Wie viel Harmonisierung – Wie viel Föderalismus ist gesund?
Obwohl für die kantonalen Erziehungsdirekorinnen und –direktoren die Harmonisierung unserer kantonalen Bildungssysteme eines der wichtigsten Anliegen ist, ist eine Umsetzung schwierig und langwierig, da es dazu immer wieder Gesetzesänderungen und damit auch Volksabstimmungen braucht. S&E unterstützt den Weg zu einer stärkeren Harmonisierung der Volksschule.
Wir stellen fest, dass in den letzten zwanzig Jahren die Bemühungen stark zugenommen haben, die kantonalen Schulsysteme zu harmonisieren. Die kantonalen Erziehungsdirektorinnen und –direktoren haben die Harmoni-sierung der Volksschule zu ihrem wichtigsten Anliegen gemacht. Sie stützen sich dabei auf den Bildungsartikel, welcher 2006 bei der Volksabstimmung von einer grossen Mehrheit der Stimmenden angenommen wurde. Trotzdem stösst die Umsetzung einer Harmonisierung in den Kantonen auf Wiederstand. Solcher Wiederstand ist nicht neu und hat vielfältige Gründe. Zwei Hinweise sollen an dieser Stelle genügen: Erstens: In der ersten Hälfte des 19. Jahrhunderts haben die Kantone begonnen, ihre Bildungssystem autonom aufzubauen und Zweitens: Bildung wurde als Teil der regionalen Kultur verstanden. Doch schon zwischen 1880-1890 können wir ein erstes Abrücken vom strikten Bildungsföderalismus feststellen – so mussten die Kantone laut Bundesverfassung von 1874 (Art. 27) dafür sorgen, dass die Kinder in öffentlichen Schulen genügend obligatorischen Unterricht besuchen konnten. Ausführungsbestimmungen zu dem Verfassungsartikel scheiterten 1882 in einer Volksabstimmung.
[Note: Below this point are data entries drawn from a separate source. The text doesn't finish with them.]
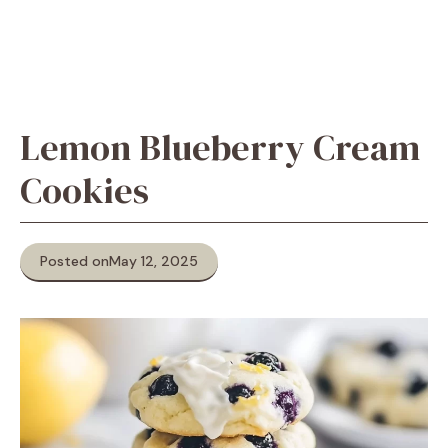
Lemon Blueberry Cream
Cookies
Posted on
May 12, 2025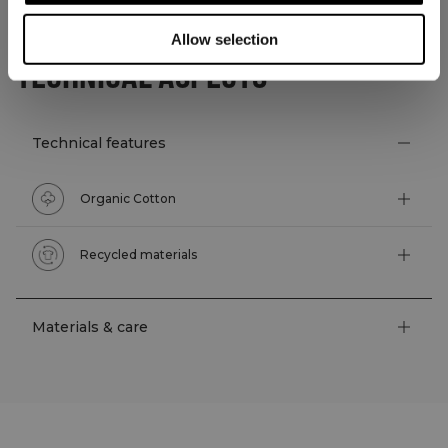
Allow selection
TECHNICAL ASPECTS
Technical features
Organic Cotton
Recycled materials
Materials & care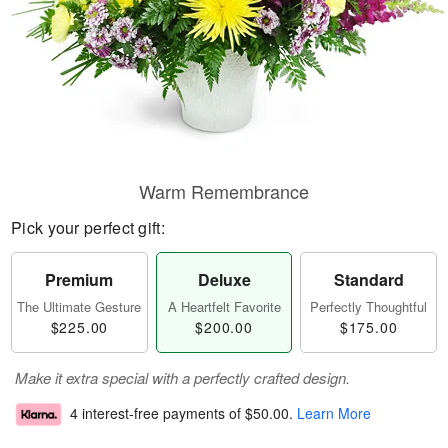
Warm Remembrance
Pick your perfect gift:
Premium
Deluxe
Standard
The Ultimate Gesture
A Heartfelt Favorite
Perfectly Thoughtful
$225.00
$200.00
$175.00
Make it extra special with a perfectly crafted design.
4 interest-free payments of
$50.00
.
Learn More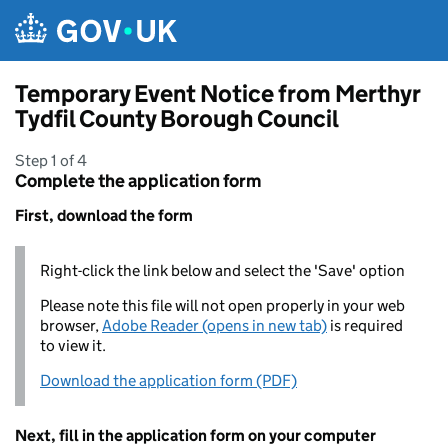
Skip to main content
Temporary Event Notice from Merthyr
Tydfil County Borough Council
Step 1 of 4
Complete the application form
First, download the form
Right-click the link below and select the 'Save' option
Please note this file will not open properly in your web
browser,
Adobe Reader (opens in new tab)
is required
to view it.
Download the application form (PDF)
Next, fill in the application form on your computer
Insbesondere wegen der zunehmenden Mobilität der Bevölkerung geriet in den 60er Jahren des letzten Jahrhunderts der Schulföderalismus verstärkt in die Kritik. Trotz des ersten Schulkonkordates von 1970, in welchem u.a. der Schuljahresbeginn gemeinsam geregelt werden sollte, gelang die
Vereinheitlichung des Schuljahresbeginnes nicht. Die beiden grossen deutsch Schweizer Kantone Zürich und Bern lehnten in Volksabstimmungen die Verlegung des Schuljahresbeginns auf den Spätsommer ab. Erst nach der Annahme einer eidgenössischen Volksinitiative 1985 wurde der Schuljahresbeginn vereinheitlicht. Trotz Widerständen unterstützen wir den Weg zu einer stärkeren Harmonisierung der Volksschule in der Schweiz. Dafür spricht nicht nur die Mobilität der Bevölkerung und Internationalisierung der Bildungspolitik (internationale Anerkennung von Diplomen, weltweite Mobilität der Arbeitskräfte), sondern ebenso wichtig scheint uns, dass die politischen Räume der Kantone immer weniger den wirtschaftlichen und kulturellen Funktionsräumen entsprechen. Die Kantonsräume verlieren an Bedeutung. Kleinere und mittlere Kantone stossen schon heute bei den vielfältigen Reformen an Grenzen; z. B. Aufwand für Lehrplan- und Lehrmittel Reformen. Projekte, die oft die Kapazitäten von Kantonen überschreiten. In diesem Zusammenhang ist uns wichtig, dass mit der Entwicklung sprachregionaler Lehrpläne der sprachlichen Vielfalt der Schweiz Rechnung getragen wird.
In der Bundesverfassung steht, „Bund und Kantone sorgen gemeinsam im Rahmen ihrer Zuständigkeiten für eine hohe Qualität und Durchlässigkeit des Bildungsraumes Schweiz.“ Mit zahlreichen Konkordaten, welche die EDK in den letzten Jahren erarbeitet und zuhanden der Kantone verabschiedet hat, soll der Bildungsraum Schweiz realisiert werden. Jedes einzelne Konkordat löst in den Kantonen einen Beitrittsprozess aus (parlamentarische Beratung, evtl. Volksabstimmung). Wichtig für Eltern ist dabei, dass Beitrittsprozesse zu den einzelnen Konkordaten nicht verzögert werden. Ein Beitritt zu einem bestimmten Konkordat ist (gegenüber einem Nein) vorzuziehen.